Every line from the beginning of the records below up to the one holding "root of tail: (574, 395)" should be quoted exactly; leave out the rest.
-- Opening Marker --
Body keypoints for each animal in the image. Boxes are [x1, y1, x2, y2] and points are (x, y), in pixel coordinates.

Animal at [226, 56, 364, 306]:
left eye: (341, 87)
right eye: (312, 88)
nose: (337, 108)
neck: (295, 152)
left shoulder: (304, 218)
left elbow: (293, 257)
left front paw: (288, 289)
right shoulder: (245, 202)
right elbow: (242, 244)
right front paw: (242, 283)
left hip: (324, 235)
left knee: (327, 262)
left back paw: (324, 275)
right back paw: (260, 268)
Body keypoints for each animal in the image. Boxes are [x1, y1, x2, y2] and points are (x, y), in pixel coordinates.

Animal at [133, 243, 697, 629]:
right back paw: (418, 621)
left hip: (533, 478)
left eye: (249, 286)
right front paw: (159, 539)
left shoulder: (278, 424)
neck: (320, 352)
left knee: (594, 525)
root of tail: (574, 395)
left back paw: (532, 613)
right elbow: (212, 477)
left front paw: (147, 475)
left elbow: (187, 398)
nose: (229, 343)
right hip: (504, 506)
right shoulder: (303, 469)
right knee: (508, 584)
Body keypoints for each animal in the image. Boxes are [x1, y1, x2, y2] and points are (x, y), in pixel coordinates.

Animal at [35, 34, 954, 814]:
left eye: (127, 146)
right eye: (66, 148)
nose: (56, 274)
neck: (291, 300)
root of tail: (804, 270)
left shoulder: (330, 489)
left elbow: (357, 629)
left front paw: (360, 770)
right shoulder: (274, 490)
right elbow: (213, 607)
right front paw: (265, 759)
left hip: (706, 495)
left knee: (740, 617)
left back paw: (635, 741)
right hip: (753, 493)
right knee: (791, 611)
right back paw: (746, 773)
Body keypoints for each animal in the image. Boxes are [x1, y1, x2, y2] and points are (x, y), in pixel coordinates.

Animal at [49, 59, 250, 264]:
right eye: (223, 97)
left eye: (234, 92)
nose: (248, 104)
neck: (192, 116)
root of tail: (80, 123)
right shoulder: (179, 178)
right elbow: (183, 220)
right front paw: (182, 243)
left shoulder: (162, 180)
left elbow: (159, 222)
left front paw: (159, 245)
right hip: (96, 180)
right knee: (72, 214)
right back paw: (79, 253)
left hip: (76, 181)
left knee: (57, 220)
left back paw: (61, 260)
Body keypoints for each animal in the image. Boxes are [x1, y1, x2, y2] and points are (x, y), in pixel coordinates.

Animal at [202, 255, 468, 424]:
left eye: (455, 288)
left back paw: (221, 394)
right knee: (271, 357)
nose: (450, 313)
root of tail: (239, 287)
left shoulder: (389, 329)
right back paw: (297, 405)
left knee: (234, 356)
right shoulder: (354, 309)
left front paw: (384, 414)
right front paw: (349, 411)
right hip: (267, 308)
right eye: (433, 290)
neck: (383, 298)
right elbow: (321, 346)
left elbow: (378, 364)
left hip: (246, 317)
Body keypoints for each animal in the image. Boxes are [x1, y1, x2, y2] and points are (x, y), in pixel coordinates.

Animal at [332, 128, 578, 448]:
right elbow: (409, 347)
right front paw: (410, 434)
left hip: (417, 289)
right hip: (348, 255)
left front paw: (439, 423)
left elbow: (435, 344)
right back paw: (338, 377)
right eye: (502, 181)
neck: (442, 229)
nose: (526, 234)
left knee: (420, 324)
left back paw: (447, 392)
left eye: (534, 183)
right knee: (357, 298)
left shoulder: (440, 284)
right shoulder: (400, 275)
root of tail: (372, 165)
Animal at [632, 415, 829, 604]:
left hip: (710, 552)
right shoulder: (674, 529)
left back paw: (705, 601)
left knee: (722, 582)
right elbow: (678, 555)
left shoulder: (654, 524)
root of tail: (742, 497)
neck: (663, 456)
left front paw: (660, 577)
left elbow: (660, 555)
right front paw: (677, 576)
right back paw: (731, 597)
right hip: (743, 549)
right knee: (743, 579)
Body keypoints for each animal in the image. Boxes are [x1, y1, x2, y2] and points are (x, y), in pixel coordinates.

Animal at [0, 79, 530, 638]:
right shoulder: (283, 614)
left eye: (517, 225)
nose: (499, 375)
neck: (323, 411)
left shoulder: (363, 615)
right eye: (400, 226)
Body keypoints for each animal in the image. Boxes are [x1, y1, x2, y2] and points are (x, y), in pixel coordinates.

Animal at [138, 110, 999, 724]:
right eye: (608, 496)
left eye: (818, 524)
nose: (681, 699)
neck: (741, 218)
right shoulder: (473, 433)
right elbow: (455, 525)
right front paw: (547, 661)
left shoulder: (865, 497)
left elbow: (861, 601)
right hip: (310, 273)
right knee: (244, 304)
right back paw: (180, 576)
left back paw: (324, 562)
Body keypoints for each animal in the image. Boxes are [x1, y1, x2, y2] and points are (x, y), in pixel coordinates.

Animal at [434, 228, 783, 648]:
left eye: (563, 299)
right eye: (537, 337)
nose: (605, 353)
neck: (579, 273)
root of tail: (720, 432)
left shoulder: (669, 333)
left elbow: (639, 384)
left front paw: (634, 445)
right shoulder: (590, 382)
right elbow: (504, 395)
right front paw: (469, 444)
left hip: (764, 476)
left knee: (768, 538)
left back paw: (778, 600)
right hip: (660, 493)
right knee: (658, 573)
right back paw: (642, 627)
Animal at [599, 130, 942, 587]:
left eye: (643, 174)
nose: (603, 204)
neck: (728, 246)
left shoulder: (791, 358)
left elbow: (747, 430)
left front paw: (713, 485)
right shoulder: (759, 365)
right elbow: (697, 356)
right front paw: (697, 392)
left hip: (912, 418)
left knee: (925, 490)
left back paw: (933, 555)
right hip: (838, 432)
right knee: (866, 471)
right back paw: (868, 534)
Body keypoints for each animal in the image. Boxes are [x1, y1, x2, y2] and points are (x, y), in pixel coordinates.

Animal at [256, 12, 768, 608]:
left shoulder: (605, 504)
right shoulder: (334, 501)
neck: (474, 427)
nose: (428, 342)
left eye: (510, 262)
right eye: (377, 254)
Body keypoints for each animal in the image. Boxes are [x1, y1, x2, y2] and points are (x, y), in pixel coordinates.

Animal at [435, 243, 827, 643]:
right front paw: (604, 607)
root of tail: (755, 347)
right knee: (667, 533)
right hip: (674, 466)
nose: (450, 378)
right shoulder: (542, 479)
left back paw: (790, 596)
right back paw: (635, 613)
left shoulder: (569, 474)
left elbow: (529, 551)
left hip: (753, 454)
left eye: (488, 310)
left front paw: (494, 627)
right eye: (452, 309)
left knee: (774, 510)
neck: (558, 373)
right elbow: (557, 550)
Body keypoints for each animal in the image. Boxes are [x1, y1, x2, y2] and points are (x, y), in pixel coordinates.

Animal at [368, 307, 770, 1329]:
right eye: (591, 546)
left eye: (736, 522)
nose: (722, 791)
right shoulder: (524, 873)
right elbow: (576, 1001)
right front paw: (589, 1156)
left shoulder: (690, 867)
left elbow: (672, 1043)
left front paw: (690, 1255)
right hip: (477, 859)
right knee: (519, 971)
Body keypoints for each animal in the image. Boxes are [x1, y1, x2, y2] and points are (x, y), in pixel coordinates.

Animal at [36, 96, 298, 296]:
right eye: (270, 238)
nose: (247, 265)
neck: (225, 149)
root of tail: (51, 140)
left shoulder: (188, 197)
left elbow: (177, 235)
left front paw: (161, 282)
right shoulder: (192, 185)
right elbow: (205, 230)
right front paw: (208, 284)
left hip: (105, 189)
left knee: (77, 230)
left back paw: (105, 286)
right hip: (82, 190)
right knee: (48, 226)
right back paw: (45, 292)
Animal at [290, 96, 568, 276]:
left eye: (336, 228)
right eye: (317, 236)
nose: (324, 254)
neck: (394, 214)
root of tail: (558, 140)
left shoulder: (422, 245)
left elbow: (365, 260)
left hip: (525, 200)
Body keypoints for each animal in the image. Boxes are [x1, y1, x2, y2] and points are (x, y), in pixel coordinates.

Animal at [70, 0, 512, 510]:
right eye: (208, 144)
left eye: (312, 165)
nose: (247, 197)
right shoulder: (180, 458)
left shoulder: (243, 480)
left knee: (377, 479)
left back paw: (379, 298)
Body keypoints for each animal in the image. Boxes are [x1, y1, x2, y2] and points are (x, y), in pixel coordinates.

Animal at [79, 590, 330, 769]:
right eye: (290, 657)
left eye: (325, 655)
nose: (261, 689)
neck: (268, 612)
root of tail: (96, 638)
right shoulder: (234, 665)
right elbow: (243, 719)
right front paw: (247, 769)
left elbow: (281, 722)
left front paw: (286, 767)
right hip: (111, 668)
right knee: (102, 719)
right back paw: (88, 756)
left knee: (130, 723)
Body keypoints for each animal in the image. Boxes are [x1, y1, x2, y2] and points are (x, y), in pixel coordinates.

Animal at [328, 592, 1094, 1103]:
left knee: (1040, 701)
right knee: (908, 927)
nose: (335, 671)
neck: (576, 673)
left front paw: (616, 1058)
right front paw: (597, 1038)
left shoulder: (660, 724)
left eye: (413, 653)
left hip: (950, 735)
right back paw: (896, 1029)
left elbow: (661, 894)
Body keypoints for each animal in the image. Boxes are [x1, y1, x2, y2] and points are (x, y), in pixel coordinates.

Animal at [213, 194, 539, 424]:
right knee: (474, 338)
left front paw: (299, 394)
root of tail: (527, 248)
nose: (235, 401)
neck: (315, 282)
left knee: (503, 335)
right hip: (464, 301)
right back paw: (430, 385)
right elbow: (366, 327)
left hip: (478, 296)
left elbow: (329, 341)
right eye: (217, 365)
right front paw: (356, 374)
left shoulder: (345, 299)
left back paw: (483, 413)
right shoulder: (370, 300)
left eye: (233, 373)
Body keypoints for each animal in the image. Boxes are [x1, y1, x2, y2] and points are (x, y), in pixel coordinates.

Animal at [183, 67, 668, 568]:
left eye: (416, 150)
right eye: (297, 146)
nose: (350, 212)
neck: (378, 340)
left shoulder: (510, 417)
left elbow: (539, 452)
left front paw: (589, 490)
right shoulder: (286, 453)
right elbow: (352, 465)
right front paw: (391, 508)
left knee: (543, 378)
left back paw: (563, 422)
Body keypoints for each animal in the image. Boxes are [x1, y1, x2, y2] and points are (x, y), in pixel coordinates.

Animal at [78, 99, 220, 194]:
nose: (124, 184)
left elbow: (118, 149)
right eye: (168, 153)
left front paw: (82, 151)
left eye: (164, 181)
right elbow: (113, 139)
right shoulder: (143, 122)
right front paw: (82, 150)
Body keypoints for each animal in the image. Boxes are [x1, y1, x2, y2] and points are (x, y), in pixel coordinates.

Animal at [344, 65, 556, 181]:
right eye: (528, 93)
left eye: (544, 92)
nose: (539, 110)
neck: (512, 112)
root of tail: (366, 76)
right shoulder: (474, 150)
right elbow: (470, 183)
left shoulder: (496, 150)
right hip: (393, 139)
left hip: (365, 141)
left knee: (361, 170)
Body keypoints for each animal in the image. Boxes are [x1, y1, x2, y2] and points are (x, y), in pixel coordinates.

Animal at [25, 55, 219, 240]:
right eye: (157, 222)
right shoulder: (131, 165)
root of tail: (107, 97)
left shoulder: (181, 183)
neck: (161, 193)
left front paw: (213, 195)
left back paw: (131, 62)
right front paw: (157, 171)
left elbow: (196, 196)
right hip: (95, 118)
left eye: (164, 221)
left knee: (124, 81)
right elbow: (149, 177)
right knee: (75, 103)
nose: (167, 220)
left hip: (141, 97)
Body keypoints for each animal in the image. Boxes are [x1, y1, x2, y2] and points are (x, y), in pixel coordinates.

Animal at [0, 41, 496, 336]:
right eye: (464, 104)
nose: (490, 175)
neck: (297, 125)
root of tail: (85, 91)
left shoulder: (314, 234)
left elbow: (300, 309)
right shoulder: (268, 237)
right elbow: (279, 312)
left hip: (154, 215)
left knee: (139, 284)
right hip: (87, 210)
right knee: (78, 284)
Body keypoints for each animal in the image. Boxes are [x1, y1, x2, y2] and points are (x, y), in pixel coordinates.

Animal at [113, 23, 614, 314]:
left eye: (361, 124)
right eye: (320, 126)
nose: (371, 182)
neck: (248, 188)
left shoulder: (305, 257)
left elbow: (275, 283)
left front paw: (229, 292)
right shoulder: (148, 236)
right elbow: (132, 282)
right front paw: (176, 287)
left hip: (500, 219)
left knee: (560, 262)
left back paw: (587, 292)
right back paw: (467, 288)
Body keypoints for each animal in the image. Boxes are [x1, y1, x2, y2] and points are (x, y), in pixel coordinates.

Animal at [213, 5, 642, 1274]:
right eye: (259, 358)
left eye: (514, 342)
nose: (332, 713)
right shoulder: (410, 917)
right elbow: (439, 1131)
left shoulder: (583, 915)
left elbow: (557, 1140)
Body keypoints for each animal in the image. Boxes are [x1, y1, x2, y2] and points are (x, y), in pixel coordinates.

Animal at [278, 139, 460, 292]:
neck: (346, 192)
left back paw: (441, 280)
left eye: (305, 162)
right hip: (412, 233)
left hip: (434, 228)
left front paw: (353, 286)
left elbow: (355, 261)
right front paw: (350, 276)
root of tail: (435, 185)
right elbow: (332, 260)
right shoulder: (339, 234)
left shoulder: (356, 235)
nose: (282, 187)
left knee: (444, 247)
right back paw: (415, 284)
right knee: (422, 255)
-- Closing Marker --
EXERCISE OUTPUT:
Body keypoints for each animal in the image. Boxes are [x1, y1, x2, y2] and points are (x, y), in pixel coordinates.

Animal at [226, 56, 364, 306]:
left eye: (341, 87)
right eye: (312, 88)
nose: (337, 108)
neck: (295, 152)
left shoulder: (304, 218)
left elbow: (293, 257)
left front paw: (288, 289)
right shoulder: (245, 202)
right elbow: (242, 244)
right front paw: (242, 283)
left hip: (324, 235)
left knee: (327, 262)
left back paw: (324, 275)
right back paw: (260, 268)
Body keypoints for each animal in the image. Boxes are [x1, y1, x2, y2] and points are (x, y), in pixel coordinates.

Animal at [133, 243, 697, 629]:
right back paw: (418, 621)
left hip: (533, 478)
left eye: (249, 286)
right front paw: (159, 539)
left shoulder: (278, 424)
neck: (320, 352)
left knee: (594, 525)
root of tail: (574, 395)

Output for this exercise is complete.